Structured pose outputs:
══════════════════════════════

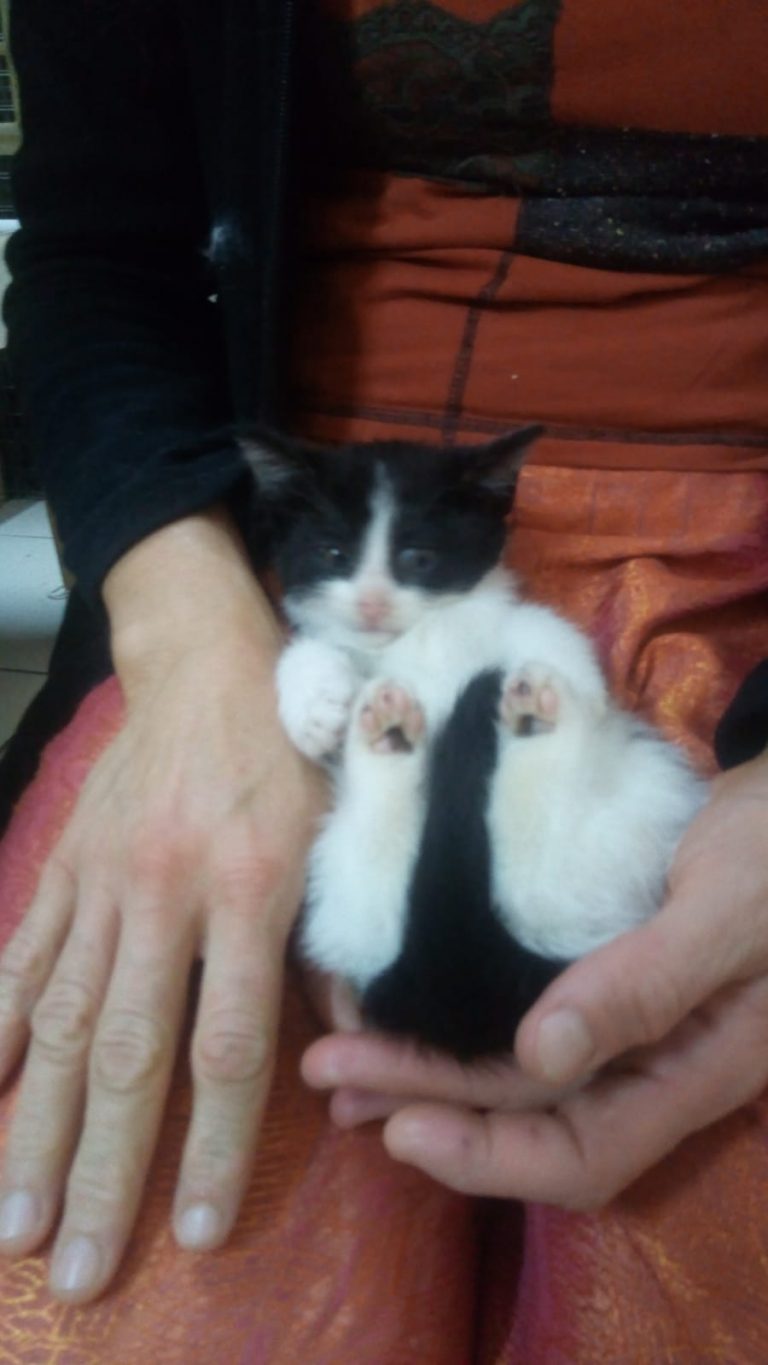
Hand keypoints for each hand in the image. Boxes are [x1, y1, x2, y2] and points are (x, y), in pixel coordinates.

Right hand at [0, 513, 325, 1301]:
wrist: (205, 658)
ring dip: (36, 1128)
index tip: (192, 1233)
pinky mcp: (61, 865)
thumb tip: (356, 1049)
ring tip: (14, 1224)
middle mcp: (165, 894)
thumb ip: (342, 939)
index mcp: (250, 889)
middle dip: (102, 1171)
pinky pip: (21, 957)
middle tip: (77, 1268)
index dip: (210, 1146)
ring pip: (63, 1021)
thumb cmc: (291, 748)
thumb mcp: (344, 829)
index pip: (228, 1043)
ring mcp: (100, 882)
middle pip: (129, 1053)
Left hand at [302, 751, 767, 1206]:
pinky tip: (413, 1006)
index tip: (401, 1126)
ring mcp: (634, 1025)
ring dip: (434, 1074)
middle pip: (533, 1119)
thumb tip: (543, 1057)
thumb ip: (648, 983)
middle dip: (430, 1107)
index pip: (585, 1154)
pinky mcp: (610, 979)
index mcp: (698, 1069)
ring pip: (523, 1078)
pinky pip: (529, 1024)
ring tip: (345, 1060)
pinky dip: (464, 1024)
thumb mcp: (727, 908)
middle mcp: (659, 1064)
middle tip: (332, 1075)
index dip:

══════════════════════════════

WHAT NEEDS TO BE DONE:
A complete answer gives every line of the records holding "pinky".

EXERCISE RESPONSE:
pinky mcp: (61, 865)
pinky pip: (21, 957)
pinky tip: (413, 1006)
pinky mcp: (610, 979)
pinky pip: (529, 1024)
pinky dip: (464, 1024)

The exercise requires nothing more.